Non-perforating glaucoma surgery: I have done only a few NPGS. The first case was a full term high myope pregnant patient whose IOP was not under control with all medicines. I thought that any kind of filtration surgery would be risky. Therefore I made a limbus based flap, ablated the sclera till the lateral wall of Schlemm canal was removed and fluid started started oozing. After 10 years she still has a good bleb and IOP is controlled. Another interesting example was a case of trauma with v high IOP, dislocated crystalline lens and vitreous in the anterior chamber. IOP was similarly uncontrolled and he had agonizing pain. NPGS was done to control the IOP and the lens extraction was done a few days later. NPGS has plenty of failure rates, the way it is normally done. I reserve it for selected cases where I do NPGS without a scleral flap.

Fugo blade has plenty of uses beyond glaucoma surgery. All the uses have been included in a book “Ocular Applications of Fugo blade” published by Williams and Wilkins in 2010. There are many other ways of using a Fugo blade for glaucoma, than TCF and MTF. However, Fugo blade is merely a tool in the hands of an innovative surgeon, who finds his own way. Many techniques have changed since the book was published.
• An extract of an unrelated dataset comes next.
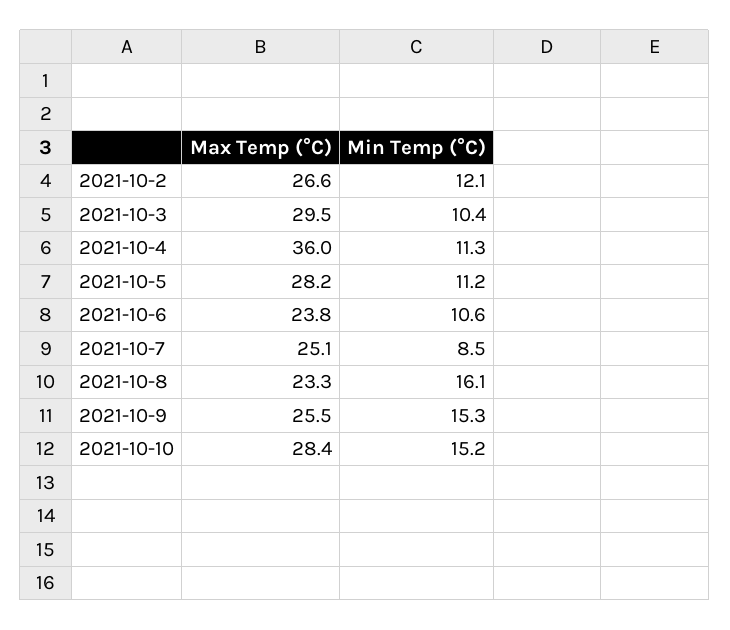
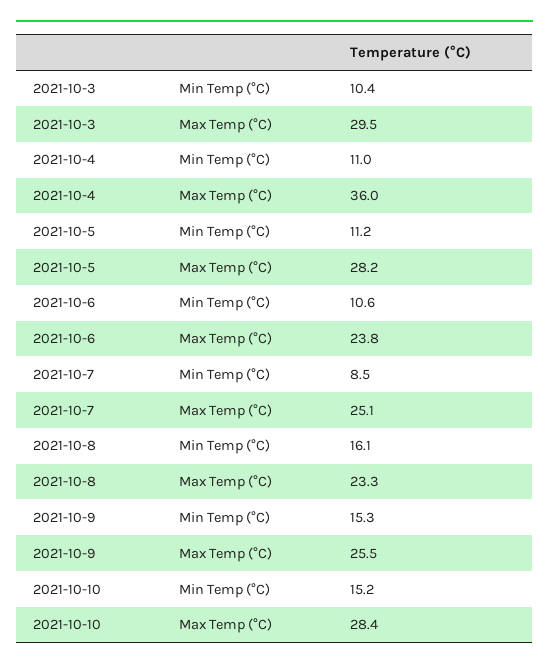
Max Temp (°C), 2021-10-2: 26.6 -> none
Min Temp (°C), 2021-10-2: 12.1 -> none
Min Temp (°C), 2021-10-4: 11.3 -> 11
The surgical time is important. TCF and MTF take about 5 minutes. There is little trauma to the tissues. In case of failure, redoing the surgery in an adjoining area is nearly as easy. In every case of failed MTF, gonioscopy should be done at the earliest. If there is an iris knuckle sticking in to the internal opening, it should be blown away with Nd:YAG. A failed TCF case can be re-operated at an adjoining area. Some other technique can be used, since the tissues are not disturbed.

How does a filtering bleb drain the out coming aqueous? The big respected glaucoma book mentions the following:
“The fluid passes through the wall of the bleb and gets mixed the tears”. I would consider this as leakage.
“The fluid is absorbed by perivascular tissues”. The huge amount of out coming fluid cannot be “absorbed”. It has to be drained.
In another place, a journal, a Japanese author suggested that the aqueous is absorbed by degenerated veins. I do not buy this.
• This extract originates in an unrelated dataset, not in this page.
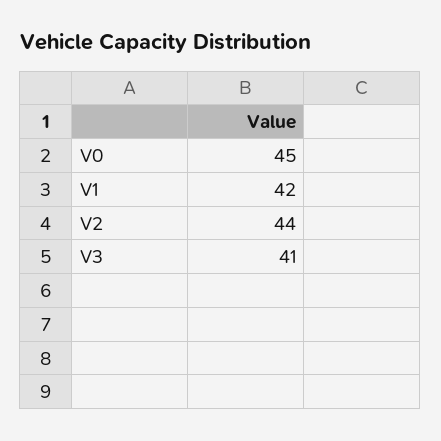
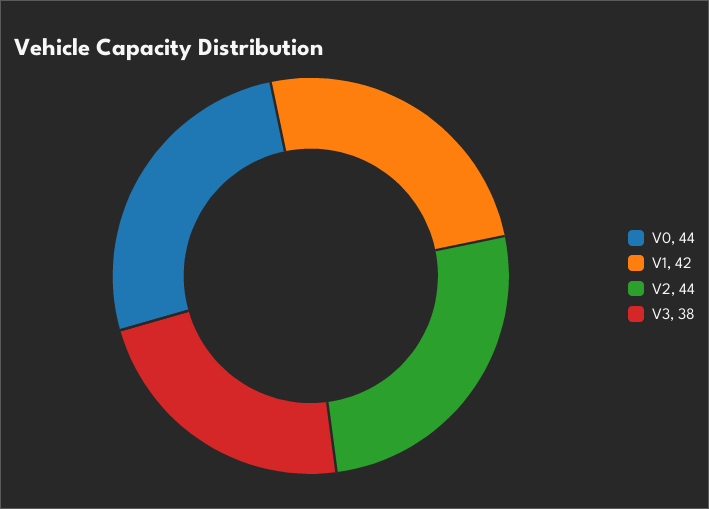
V0: 45 -> 44
V3: 41 -> 38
The simple way for the fluid to move is through the God given ample lymphatics in the ocular tissues. Whatever Glaucoma procedure you do, if you protect lymphatics and use them for aqueous drainage, there shall be greater chances of success.
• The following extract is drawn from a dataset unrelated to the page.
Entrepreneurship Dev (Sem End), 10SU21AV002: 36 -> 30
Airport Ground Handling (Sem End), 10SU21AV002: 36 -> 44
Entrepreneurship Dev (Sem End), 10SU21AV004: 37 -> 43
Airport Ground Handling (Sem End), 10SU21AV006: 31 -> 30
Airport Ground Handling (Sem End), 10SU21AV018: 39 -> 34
Before I end, I wish to write about Fugo blade. How is it that a revolutionary tool like it has yet to become popular? It is a versatile tool that can be used for practically every kind of surgery.  The book “Ocular Applications of Fugo blade” explains all that. It was approved by FDA for TCF and Capsulotomy. It took very little time to perform. Many US ophthalmologists were interested in doing TCF, but did not move forward. Reason? A regulatory body kept the fee for TCF and ridiculously low, compared to trabeculectomy. So who would do it ? I am witness to Dr Fugo’s separate meeting with senior officials of three very reputed equipment makers. They all wanted to buy Fugo blade along with patents, while Dr Fugo only wanted to sell them the instrument, which could be an add on to the existing phako machines. The big companies put a variety of  obstacles and litigations in the way of this small company, which did not have the capacity to reach individual ophthalmologists, world over. Result - the company has barely continued to survive for 17 years. The manufacturing cost keeps going up due to dollar value going down. The keen ophthalmologists outside US, especially in the third world are increasingly hard pressed, because their currencies keep falling against the weak dollar, thus raising the cost in local currency terms. The equipment is durable as I have experienced. The only little problem was the replacement of rechargeable cells after every 4- 5 years. Although the operating tips are disposable, but I keep using them after washing and ETO sterilisation. I have great interest in Fugo blade because my surgical techniques can not spread without it. I offer my equipment to ophthalmologists around me at no cost, on demand. Not many have availed of my offer. I have lost contact with Dr.Fugo for over one year.